Lo scorso 11 febbraio, durante il cdm, il governo ha approvato il recepimento di una raccomandazione europea in materia di disciplina fallimentare. Un breve riassunto delle norme: la legge fallimentare è stata redatta nel 1942, ma ha subìto importanti variazioni nel 1999 (relativamente alle grandi imprese in crisi), nel 2006 (per diversi istituti fallimentari), nel 2012 (per le persone fisiche). Eppure, ancora non si è riusciti a trovare un riferimento normativo che consenta di evitare la spirale negativa ingeneratasi negli ultimi anni a causa della crisi.
Nel 2015 sono fallite 96.000 imprese che non erano più in grado di onorare i propri impegni, e quindi finite in default. Ma con esse, sono state trascinate nel gorgo anche le aziende creditrici che sono finite a loro volta a gambe all’aria. Recependo la raccomandazione europea, si introduce un nuovo iter per le aziende sane, ma con difficoltà finanziarie, che devono attivare obbligatoriamente la procedura di composizione assistita. Tutto risolto? Per niente, perché un’azienda che attivi questa procedura avrà maggiore diffidenza sia da parte delle imprese con cui lavora sia da parte delle banche dalle quali otterrà ancora meno credito. Con la solita spirale negativa che ben si conosce.

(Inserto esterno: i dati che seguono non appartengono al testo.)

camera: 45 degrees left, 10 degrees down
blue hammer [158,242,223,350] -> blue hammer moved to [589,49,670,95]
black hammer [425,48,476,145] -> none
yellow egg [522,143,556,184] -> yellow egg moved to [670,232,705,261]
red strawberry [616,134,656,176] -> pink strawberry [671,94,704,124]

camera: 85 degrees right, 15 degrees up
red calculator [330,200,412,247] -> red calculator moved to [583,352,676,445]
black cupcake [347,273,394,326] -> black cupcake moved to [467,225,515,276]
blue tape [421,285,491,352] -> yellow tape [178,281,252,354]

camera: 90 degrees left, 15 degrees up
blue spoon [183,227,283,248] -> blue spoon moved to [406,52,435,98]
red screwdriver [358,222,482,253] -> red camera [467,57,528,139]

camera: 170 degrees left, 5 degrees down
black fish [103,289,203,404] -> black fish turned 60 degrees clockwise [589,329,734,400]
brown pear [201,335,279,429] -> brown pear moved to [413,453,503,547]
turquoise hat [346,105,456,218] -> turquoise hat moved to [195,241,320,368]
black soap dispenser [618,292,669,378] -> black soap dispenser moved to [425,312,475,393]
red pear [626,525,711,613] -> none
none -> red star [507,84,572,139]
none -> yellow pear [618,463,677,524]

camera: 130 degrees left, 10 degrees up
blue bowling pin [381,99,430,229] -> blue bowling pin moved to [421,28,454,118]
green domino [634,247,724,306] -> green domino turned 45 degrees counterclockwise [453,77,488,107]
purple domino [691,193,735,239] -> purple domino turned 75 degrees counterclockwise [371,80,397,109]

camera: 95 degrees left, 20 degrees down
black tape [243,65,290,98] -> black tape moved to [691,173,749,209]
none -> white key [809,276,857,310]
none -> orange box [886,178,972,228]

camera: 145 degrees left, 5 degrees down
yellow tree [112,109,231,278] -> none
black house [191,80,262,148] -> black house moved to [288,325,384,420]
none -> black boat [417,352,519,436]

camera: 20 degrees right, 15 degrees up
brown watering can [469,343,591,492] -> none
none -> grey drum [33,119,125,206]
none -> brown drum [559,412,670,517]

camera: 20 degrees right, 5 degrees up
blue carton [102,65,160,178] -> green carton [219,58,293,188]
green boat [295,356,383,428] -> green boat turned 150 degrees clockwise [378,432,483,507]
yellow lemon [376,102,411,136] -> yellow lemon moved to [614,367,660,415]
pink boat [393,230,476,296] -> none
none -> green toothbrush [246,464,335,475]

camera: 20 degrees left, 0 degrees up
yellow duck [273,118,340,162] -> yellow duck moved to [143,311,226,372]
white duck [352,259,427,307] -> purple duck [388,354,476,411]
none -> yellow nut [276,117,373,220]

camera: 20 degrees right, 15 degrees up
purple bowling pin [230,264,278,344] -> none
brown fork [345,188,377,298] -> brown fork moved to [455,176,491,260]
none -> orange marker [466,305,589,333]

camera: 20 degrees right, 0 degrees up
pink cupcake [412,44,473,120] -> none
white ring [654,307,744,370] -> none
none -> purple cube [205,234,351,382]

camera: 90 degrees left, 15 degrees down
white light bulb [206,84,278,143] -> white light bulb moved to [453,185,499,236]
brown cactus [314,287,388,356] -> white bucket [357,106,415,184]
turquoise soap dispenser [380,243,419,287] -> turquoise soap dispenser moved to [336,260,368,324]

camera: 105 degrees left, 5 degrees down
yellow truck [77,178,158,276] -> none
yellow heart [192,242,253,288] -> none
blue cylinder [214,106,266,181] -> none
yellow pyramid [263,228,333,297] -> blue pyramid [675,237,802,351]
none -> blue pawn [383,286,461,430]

Un dato su tutti fa capire quanto sia problematico questo nuovo provvedimento: quasi la metà delle imprese italiane potrebbe tranquillamente rientrare nel novero delle aziende sane ma con difficoltà finanziarie. Eppure, lo stato non riesce a saldare i 50 miliardi di debiti che ancora ha nei confronti delle aziende, liquidità che consentirebbe all’intero sistema imprenditoriale di riprendere ossigeno. Ci si attende, quindi, che milioni di aziende vengano condotte alla composizione assistita, in uno scenario ancora tutto da scoprire.